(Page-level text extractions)
BEGIN
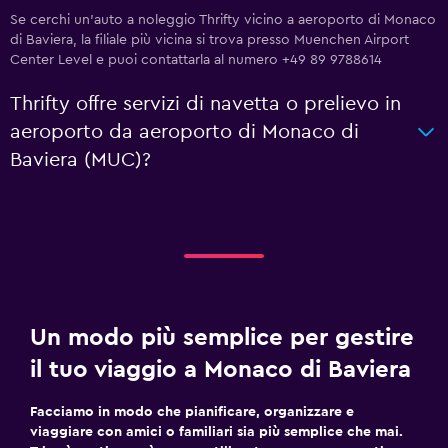
Se cerchi un'auto a noleggio Thrifty vicino a aeroporto di Monaco
di Baviera, la filiale più vicina si trova presso Muenchen Airport
Center Level e puoi contattarla al numero +49 89 9788614
Thrifty offre servizi di navetta o prelievo in
aeroporto da aeroporto di Monaco di
Baviera (MUC)?
Un modo più semplice per gestire
il tuo viaggio a Monaco di Baviera
Facciamo in modo che pianificare, organizzare e
viaggiare con amici o familiari sia più semplice che mai.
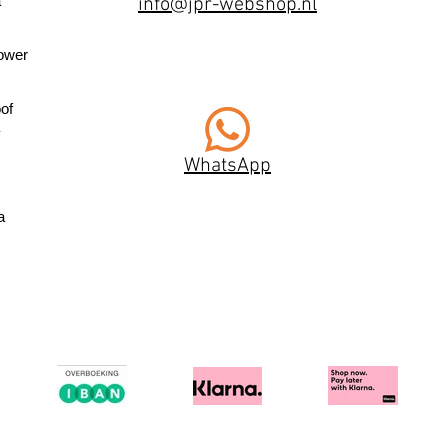
a
info@jpr-webshop.nl
ower
of
WhatsApp
a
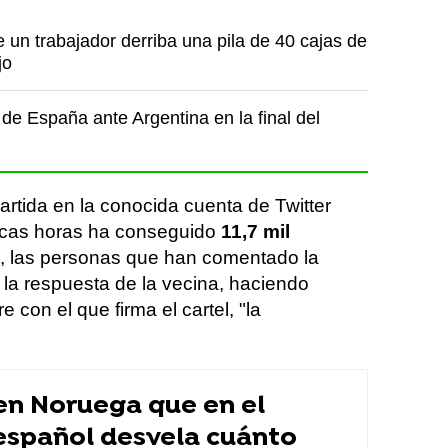
un trabajador derriba una pila de 40 cajas de
jo
de España ante Argentina en la final del
artida en la conocida cuenta de Twitter
cas horas ha conseguido
11,7 mil
, las personas que han comentado la
 la respuesta de la vecina, haciendo
 con el que firma el cartel, "la
 en Noruega que en el
español desvela cuánto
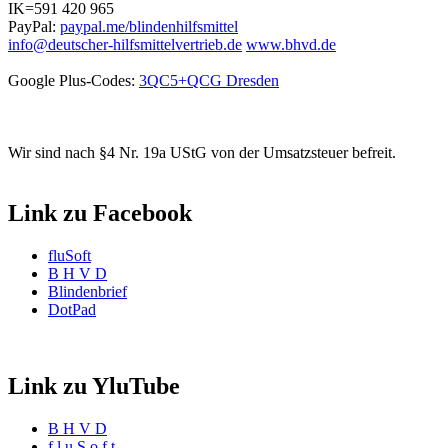
IK=591 420 965
PayPal:
paypal.me/blindenhilfsmittel
info@deutscher-hilfsmittelvertrieb.de
www.bhvd.de
Google Plus-Codes:
3QC5+QCG Dresden
Wir sind nach §4 Nr. 19a UStG von der Umsatzsteuer befreit.
Link zu Facebook
fluSoft
B H V D
Blindenbrief
DotPad
Link zu YluTube
B H V D
f l u S o f t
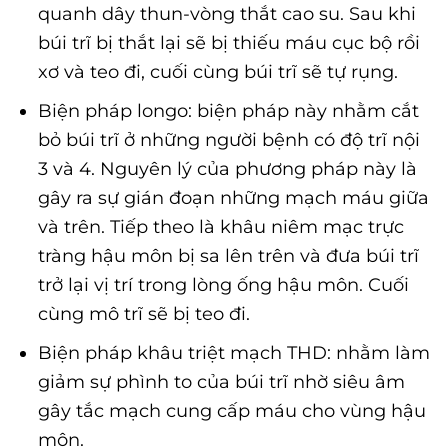
quanh dây thun-vòng thắt cao su. Sau khi
búi trĩ bị thắt lại sẽ bị thiếu máu cục bộ rồi
xơ và teo đi, cuối cùng búi trĩ sẽ tự rụng.
Biện pháp longo: biện pháp này nhằm cắt
bỏ búi trĩ ở những người bệnh có độ trĩ nội
3 và 4. Nguyên lý của phương pháp này là
gây ra sự gián đoạn những mạch máu giữa
và trên. Tiếp theo là khâu niêm mạc trực
tràng hậu môn bị sa lên trên và đưa búi trĩ
trở lại vị trí trong lòng ống hậu môn. Cuối
cùng mô trĩ sẽ bị teo đi.
Biện pháp khâu triệt mạch THD: nhằm làm
giảm sự phình to của búi trĩ nhờ siêu âm
gây tắc mạch cung cấp máu cho vùng hậu
môn.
END
◆ **WHAT YOU HAVE TO DO**
Give all the entries again exactly, dropping each picture.

◆ **EXPECTED OUTPUT**
Se cerchi un'auto a noleggio Thrifty vicino a aeroporto di Monaco
di Baviera, la filiale più vicina si trova presso Muenchen Airport
Center Level e puoi contattarla al numero +49 89 9788614
Thrifty offre servizi di navetta o prelievo in
aeroporto da aeroporto di Monaco di
Baviera (MUC)?
Un modo più semplice per gestire
il tuo viaggio a Monaco di Baviera
Facciamo in modo che pianificare, organizzare e
viaggiare con amici o familiari sia più semplice che mai.
a
info@jpr-webshop.nl
ower
of
WhatsApp
a
un trabajador derriba una pila de 40 cajas de
jo
de España ante Argentina en la final del
artida en la conocida cuenta de Twitter
cas horas ha conseguido
11,7 mil
, las personas que han comentado la
 la respuesta de la vecina, haciendo
 con el que firma el cartel, "la
 en Noruega que en el
español desvela cuánto
IK=591 420 965
PayPal:
paypal.me/blindenhilfsmittel
info@deutscher-hilfsmittelvertrieb.de
www.bhvd.de
Google Plus-Codes:
3QC5+QCG Dresden
Wir sind nach §4 Nr. 19a UStG von der Umsatzsteuer befreit.
Link zu Facebook
fluSoft
B H V D
Blindenbrief
DotPad
Link zu YluTube
B H V D
f l u S o f t
quanh dây thun-vòng thắt cao su. Sau khi
búi trĩ bị thắt lại sẽ bị thiếu máu cục bộ rồi
xơ và teo đi, cuối cùng búi trĩ sẽ tự rụng.
Biện pháp longo: biện pháp này nhằm cắt
bỏ búi trĩ ở những người bệnh có độ trĩ nội
3 và 4. Nguyên lý của phương pháp này là
gây ra sự gián đoạn những mạch máu giữa
và trên. Tiếp theo là khâu niêm mạc trực
tràng hậu môn bị sa lên trên và đưa búi trĩ
trở lại vị trí trong lòng ống hậu môn. Cuối
cùng mô trĩ sẽ bị teo đi.
Biện pháp khâu triệt mạch THD: nhằm làm
giảm sự phình to của búi trĩ nhờ siêu âm
gây tắc mạch cung cấp máu cho vùng hậu
môn.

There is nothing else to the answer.